Date: January 19th, 2026
Time: 16:00 (CET)
Title: The Trustworthiness Assessment Model–Conceptual Insights for Trust Research
Abstract: The Trustworthiness Assessment Model (TrAM) is a conceptual model that explains how trustors reach their perceived trustworthiness of AI systems. It thereby extends previous models that mainly start at the point, where trustors have already formed this perception. In this talk, I will present the main concepts of the TrAM and first evidence from a qualitative field study that suggests the practical usefulness of the TrAM's concepts in describing human interactions with AI systems. Building on these insights, I will conclude with a discussion of the model’s implications for trust research in human-computer interaction.

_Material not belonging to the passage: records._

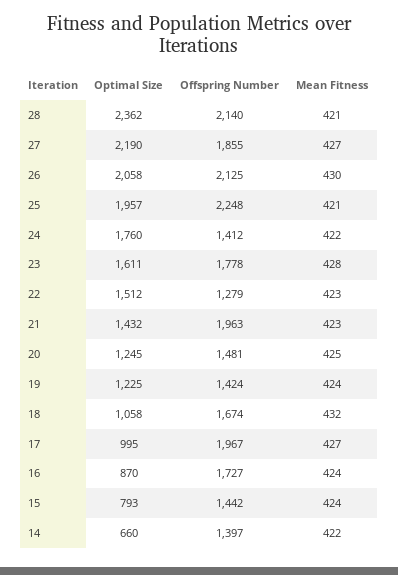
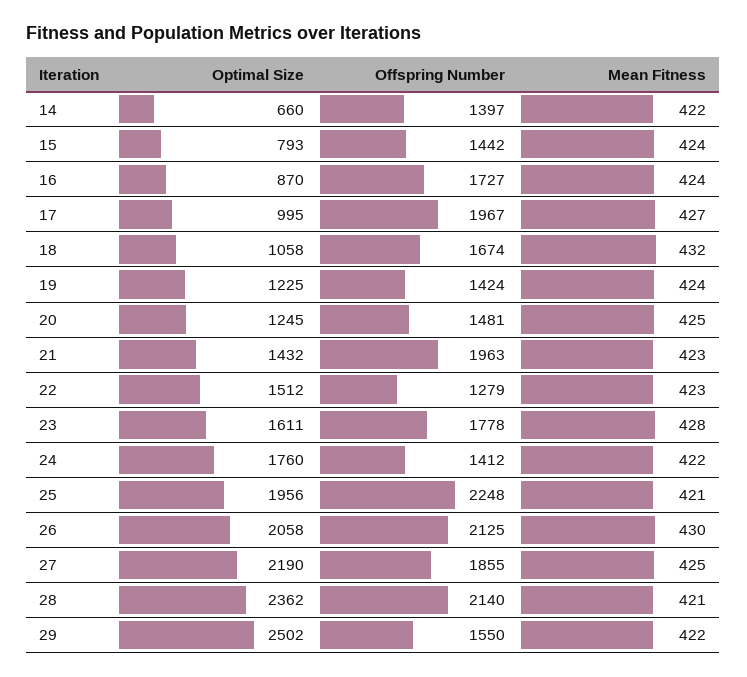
  {
    "Optimal Size": {
      "28": 2362,
      "27": 2190,
      "26": 2058,
-     "25": 1957,
+     "25": 1956,
      "24": 1760,
      "23": 1611,
      "22": 1512,
      "21": 1432,
      "20": 1245,
      "19": 1225,
      "18": 1058,
      "17": 995,
      "16": 870,
      "15": 793,
-     "14": 660
+     "14": 660,
+     "29": 2502
    },
    "Offspring Number": {
      "28": 2140,
      "27": 1855,
      "26": 2125,
      "25": 2248,
      "24": 1412,
      "23": 1778,
      "22": 1279,
      "21": 1963,
      "20": 1481,
      "19": 1424,
      "18": 1674,
      "17": 1967,
      "16": 1727,
      "15": 1442,
-     "14": 1397
+     "14": 1397,
+     "29": 1550
    },
    "Mean Fitness": {
      "28": 421,
-     "27": 427,
+     "27": 425,
      "26": 430,
      "25": 421,
      "24": 422,
      "23": 428,
      "22": 423,
      "21": 423,
      "20": 425,
      "19": 424,
      "18": 432,
      "17": 427,
      "16": 424,
      "15": 424,
-     "14": 422
+     "14": 422,
+     "29": 422
    }
  }

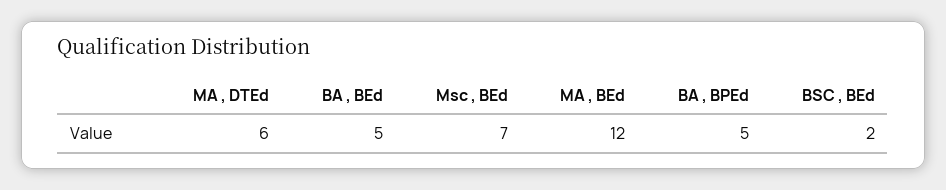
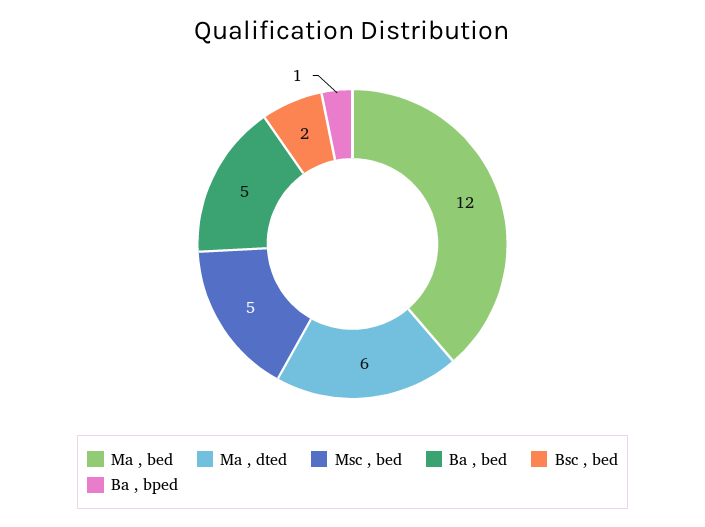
  {
    "MA , DTEd": 6,
    "BA , BEd": 5,
-   "Msc , BEd": 7,
+   "Msc , BEd": 5,
    "MA , BEd": 12,
-   "BA , BPEd": 5,
+   "BA , BPEd": 1,
    "BSC , BEd": 2
  }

Nadine Schlicker is a psychologist specializing in human-centered design and trustworthy AI. She is a PhD candidate at the Institute for AI in Medicine at Marburg University. With experience across academia and industry in usability and user experience research, her work focuses on how users assess AI trustworthiness in medical contexts. Her interdisciplinary research bridges Human Factors, HCI, Medicine, and Engineering Psychology. She collaborates with experts from computer science, philosophy, psychology, and medicine to explore how AI can support clinical decision-making and enhance the well-being of healthcare professionals and patients.